Task details
Your output should consist of the data, copied exactly.

Data under study
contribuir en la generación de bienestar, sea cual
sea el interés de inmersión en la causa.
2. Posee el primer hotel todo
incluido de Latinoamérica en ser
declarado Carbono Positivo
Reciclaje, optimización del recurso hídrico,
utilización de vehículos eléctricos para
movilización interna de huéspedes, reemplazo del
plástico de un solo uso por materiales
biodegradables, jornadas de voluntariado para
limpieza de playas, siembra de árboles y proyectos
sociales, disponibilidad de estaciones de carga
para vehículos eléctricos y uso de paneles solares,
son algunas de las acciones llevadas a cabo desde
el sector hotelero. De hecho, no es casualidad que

Result of this task
contribuir en la generación de bienestar, sea cual
sea el interés de inmersión en la causa.
2. Posee el primer hotel todo
incluido de Latinoamérica en ser
declarado Carbono Positivo
Reciclaje, optimización del recurso hídrico,
utilización de vehículos eléctricos para
movilización interna de huéspedes, reemplazo del
plástico de un solo uso por materiales
biodegradables, jornadas de voluntariado para
limpieza de playas, siembra de árboles y proyectos
sociales, disponibilidad de estaciones de carga
para vehículos eléctricos y uso de paneles solares,
son algunas de las acciones llevadas a cabo desde
el sector hotelero. De hecho, no es casualidad que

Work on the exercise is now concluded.